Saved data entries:
------------------------------------------------------------------------

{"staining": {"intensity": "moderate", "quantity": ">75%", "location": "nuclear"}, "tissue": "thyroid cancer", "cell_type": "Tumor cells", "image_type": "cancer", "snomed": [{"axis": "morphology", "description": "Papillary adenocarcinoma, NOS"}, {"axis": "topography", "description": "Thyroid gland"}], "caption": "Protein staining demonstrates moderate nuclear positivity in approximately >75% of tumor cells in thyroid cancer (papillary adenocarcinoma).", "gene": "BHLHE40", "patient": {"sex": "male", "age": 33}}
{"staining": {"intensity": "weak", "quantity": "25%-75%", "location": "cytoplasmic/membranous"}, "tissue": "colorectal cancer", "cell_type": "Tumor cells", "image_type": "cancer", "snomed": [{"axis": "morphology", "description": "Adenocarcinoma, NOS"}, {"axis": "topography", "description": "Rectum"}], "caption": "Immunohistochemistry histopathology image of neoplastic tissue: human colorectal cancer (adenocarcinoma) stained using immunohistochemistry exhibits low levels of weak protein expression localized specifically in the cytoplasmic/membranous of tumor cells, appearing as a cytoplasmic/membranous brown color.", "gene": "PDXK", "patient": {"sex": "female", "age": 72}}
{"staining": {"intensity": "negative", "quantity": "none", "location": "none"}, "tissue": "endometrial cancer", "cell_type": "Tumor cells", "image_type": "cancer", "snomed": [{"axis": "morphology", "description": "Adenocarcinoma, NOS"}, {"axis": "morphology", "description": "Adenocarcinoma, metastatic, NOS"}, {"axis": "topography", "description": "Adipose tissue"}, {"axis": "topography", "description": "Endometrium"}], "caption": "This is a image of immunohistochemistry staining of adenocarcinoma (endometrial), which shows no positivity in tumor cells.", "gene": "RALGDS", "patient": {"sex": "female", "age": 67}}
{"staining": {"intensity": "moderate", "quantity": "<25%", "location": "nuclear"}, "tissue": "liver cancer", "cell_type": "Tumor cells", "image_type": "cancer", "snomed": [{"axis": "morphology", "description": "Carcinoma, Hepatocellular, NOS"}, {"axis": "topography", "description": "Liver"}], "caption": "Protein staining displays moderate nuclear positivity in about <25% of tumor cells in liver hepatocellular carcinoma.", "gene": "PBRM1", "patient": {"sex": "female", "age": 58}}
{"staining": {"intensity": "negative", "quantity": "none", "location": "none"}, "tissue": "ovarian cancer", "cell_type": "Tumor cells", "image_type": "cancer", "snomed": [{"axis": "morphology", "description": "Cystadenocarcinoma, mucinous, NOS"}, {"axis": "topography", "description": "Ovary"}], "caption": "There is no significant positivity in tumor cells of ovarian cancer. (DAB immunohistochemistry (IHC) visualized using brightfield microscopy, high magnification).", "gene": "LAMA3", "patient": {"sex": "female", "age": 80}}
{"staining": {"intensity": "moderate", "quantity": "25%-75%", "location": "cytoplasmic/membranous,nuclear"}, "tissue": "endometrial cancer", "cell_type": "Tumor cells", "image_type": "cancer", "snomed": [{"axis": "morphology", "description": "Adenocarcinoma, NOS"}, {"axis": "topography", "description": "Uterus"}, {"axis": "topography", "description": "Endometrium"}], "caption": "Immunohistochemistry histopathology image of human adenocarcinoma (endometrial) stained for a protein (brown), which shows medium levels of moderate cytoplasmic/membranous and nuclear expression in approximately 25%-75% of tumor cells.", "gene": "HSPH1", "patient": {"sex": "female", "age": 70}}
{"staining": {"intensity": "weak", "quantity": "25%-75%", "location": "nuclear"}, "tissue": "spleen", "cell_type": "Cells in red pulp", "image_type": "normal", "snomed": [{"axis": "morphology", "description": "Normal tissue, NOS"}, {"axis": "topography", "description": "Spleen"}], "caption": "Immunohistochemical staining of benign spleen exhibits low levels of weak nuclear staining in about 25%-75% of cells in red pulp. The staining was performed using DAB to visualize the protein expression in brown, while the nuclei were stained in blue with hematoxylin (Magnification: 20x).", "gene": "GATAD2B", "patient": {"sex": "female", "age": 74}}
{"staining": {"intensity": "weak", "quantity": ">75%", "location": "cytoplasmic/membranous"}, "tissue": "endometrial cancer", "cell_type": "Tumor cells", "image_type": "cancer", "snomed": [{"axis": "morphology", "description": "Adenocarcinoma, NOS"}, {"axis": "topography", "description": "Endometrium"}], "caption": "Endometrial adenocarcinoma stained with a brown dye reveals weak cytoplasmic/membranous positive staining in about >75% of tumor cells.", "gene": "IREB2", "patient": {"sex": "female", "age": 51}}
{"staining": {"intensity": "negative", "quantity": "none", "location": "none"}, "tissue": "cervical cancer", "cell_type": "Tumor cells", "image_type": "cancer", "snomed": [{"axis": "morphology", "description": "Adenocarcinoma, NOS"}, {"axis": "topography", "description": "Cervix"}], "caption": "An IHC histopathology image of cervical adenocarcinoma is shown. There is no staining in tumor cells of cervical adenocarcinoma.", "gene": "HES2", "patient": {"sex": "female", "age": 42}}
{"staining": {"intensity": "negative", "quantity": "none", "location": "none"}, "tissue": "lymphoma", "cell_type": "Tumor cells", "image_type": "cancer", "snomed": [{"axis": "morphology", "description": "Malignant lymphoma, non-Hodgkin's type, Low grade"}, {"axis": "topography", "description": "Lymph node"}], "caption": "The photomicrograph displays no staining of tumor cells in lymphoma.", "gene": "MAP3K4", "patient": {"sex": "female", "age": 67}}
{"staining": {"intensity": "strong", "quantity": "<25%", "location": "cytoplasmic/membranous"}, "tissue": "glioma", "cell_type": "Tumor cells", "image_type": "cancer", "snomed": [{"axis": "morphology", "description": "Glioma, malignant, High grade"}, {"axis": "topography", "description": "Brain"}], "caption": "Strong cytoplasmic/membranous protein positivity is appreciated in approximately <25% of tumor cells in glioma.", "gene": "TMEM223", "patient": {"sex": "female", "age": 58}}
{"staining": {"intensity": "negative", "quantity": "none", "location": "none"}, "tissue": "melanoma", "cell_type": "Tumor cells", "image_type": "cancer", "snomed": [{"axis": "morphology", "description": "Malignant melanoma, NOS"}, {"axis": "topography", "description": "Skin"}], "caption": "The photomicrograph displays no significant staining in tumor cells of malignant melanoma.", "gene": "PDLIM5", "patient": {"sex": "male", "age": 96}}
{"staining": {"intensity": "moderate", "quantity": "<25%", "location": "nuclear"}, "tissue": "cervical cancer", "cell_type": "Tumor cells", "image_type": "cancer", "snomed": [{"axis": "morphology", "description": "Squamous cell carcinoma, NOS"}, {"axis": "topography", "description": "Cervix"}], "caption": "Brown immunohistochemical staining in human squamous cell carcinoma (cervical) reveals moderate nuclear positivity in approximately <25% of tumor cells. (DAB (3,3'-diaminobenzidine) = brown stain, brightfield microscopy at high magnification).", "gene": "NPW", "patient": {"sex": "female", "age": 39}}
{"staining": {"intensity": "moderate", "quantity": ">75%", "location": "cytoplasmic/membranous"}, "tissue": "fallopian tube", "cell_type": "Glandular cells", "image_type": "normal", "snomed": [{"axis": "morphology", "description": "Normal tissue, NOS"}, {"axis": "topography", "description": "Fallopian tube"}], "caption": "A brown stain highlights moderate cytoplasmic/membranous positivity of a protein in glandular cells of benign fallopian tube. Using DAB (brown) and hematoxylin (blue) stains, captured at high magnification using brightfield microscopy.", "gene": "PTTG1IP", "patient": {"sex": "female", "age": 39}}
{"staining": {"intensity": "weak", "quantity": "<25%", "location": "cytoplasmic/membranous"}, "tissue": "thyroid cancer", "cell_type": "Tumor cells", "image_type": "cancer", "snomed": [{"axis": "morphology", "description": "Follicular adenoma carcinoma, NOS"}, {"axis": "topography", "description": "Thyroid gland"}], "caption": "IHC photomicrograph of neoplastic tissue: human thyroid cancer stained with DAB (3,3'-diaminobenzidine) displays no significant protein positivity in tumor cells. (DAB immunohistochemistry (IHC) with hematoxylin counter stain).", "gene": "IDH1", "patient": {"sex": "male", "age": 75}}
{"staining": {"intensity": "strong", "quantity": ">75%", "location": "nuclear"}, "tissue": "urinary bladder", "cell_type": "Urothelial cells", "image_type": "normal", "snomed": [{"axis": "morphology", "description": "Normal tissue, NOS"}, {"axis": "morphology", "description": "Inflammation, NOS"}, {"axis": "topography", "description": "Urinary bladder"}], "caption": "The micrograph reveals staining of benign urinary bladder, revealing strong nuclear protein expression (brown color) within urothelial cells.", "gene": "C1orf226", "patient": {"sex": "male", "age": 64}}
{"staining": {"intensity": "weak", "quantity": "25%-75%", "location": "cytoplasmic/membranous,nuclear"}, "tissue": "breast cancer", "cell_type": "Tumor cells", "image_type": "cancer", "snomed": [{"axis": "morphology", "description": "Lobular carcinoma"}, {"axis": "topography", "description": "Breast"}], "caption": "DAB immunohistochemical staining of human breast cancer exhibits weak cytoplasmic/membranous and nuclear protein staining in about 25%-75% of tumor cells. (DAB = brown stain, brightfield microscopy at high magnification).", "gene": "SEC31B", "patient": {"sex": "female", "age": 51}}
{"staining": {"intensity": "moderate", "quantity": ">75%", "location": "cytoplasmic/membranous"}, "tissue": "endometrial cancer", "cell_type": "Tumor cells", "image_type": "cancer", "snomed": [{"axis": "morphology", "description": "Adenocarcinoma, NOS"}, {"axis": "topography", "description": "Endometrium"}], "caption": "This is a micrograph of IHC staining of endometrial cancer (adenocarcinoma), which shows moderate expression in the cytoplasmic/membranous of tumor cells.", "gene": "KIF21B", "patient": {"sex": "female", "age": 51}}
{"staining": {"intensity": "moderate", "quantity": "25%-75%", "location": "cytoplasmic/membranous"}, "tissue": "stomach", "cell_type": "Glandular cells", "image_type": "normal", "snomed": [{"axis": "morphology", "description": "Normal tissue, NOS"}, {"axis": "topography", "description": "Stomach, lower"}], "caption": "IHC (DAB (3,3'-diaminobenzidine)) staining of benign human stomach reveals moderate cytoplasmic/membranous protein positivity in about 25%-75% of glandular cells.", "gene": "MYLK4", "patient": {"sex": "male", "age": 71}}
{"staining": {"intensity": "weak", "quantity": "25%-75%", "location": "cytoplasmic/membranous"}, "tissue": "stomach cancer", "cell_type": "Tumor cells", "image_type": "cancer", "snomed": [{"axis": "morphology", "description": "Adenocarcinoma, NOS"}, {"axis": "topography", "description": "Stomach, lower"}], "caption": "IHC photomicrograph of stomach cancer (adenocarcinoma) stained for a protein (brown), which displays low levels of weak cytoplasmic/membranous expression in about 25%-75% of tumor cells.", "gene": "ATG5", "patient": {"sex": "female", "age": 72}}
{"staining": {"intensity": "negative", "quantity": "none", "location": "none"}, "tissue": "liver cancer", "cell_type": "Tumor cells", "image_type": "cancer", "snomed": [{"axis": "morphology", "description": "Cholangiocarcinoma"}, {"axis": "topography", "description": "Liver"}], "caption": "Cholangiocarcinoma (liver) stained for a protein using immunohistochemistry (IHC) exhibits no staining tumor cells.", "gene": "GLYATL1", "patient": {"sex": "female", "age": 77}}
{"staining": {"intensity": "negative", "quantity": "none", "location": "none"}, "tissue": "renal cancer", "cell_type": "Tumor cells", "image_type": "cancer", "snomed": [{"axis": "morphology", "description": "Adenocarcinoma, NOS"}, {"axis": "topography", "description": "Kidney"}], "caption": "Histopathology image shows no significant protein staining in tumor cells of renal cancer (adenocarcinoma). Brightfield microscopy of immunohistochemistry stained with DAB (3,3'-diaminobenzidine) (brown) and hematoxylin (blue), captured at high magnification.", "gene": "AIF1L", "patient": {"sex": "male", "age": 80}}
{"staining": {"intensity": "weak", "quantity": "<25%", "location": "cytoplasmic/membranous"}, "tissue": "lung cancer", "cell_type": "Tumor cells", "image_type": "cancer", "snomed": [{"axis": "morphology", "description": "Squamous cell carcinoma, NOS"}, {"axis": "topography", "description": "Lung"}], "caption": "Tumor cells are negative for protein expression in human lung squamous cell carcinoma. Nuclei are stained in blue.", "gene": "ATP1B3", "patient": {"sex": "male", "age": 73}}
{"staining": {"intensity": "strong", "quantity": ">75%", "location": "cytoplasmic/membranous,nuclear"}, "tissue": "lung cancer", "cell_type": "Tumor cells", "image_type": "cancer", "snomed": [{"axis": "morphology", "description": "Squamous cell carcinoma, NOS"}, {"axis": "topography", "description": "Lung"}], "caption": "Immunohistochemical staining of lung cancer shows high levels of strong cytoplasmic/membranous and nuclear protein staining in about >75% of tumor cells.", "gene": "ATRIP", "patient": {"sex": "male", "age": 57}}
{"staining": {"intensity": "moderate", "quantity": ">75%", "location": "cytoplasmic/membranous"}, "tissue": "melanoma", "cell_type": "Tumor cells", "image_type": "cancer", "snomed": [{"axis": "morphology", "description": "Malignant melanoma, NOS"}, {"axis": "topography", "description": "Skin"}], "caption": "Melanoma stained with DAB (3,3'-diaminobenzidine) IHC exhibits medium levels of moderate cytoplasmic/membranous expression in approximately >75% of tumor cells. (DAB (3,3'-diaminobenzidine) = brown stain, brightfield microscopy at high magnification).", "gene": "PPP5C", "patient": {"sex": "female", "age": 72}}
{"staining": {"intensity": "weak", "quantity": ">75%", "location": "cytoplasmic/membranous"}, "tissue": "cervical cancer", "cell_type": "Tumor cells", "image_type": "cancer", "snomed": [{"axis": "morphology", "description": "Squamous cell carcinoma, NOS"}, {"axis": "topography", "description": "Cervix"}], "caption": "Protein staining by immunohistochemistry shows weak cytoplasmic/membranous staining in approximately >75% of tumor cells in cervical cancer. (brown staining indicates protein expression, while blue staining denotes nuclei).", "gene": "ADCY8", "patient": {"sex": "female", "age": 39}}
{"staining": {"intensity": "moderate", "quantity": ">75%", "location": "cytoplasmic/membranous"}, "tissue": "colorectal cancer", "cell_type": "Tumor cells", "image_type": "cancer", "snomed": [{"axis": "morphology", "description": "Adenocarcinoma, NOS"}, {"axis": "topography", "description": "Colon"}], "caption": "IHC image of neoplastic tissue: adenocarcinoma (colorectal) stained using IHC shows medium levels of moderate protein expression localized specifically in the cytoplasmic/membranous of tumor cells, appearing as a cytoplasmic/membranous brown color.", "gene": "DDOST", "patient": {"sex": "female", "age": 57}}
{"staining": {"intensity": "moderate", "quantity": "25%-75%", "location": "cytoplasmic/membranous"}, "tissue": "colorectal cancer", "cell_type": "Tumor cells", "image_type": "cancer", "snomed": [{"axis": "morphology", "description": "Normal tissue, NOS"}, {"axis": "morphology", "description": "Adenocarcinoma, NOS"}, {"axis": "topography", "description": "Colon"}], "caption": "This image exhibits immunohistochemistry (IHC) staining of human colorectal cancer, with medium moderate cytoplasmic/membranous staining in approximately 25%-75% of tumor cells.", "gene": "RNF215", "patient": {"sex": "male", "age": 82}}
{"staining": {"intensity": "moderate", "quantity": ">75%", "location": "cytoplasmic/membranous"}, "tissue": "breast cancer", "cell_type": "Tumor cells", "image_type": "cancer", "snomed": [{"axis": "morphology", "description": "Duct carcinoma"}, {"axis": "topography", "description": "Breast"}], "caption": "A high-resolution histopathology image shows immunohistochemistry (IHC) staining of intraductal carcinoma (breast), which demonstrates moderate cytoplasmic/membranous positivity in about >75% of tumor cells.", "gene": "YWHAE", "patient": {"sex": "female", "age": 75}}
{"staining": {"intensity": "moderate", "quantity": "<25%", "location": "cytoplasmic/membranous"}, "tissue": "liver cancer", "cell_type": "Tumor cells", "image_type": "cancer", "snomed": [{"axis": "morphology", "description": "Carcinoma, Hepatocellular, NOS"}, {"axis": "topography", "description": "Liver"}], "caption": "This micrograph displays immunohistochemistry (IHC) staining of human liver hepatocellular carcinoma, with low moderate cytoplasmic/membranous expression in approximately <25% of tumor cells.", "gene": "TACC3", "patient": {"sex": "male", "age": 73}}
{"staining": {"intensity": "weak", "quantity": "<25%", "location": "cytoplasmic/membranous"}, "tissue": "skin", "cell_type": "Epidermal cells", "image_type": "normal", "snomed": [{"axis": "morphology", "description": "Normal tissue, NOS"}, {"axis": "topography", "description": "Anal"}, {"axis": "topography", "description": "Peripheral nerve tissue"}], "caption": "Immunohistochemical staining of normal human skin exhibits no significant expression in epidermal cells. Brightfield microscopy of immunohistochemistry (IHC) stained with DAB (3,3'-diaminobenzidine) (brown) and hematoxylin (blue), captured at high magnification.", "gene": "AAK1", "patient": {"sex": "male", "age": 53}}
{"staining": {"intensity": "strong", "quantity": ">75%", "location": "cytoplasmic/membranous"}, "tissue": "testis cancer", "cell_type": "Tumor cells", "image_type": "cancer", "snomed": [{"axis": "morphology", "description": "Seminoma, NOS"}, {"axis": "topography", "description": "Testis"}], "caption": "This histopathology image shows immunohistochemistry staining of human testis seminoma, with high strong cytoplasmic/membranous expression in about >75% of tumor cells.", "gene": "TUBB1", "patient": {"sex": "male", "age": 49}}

------------------------------------------------------------------------

» **INSTRUCTIONS FOR THE TASK**
Please copy the lines above from the line with "image shows no" up to and including the line with "cells are negative", exactly as written and with nothing else.

» **TASK SOLUTION**
{"staining": {"intensity": "negative", "quantity": "none", "location": "none"}, "tissue": "renal cancer", "cell_type": "Tumor cells", "image_type": "cancer", "snomed": [{"axis": "morphology", "description": "Adenocarcinoma, NOS"}, {"axis": "topography", "description": "Kidney"}], "caption": "Histopathology image shows no significant protein staining in tumor cells of renal cancer (adenocarcinoma). Brightfield microscopy of immunohistochemistry stained with DAB (3,3'-diaminobenzidine) (brown) and hematoxylin (blue), captured at high magnification.", "gene": "AIF1L", "patient": {"sex": "male", "age": 80}}
{"staining": {"intensity": "weak", "quantity": "<25%", "location": "cytoplasmic/membranous"}, "tissue": "lung cancer", "cell_type": "Tumor cells", "image_type": "cancer", "snomed": [{"axis": "morphology", "description": "Squamous cell carcinoma, NOS"}, {"axis": "topography", "description": "Lung"}], "caption": "Tumor cells are negative for protein expression in human lung squamous cell carcinoma. Nuclei are stained in blue.", "gene": "ATP1B3", "patient": {"sex": "male", "age": 73}}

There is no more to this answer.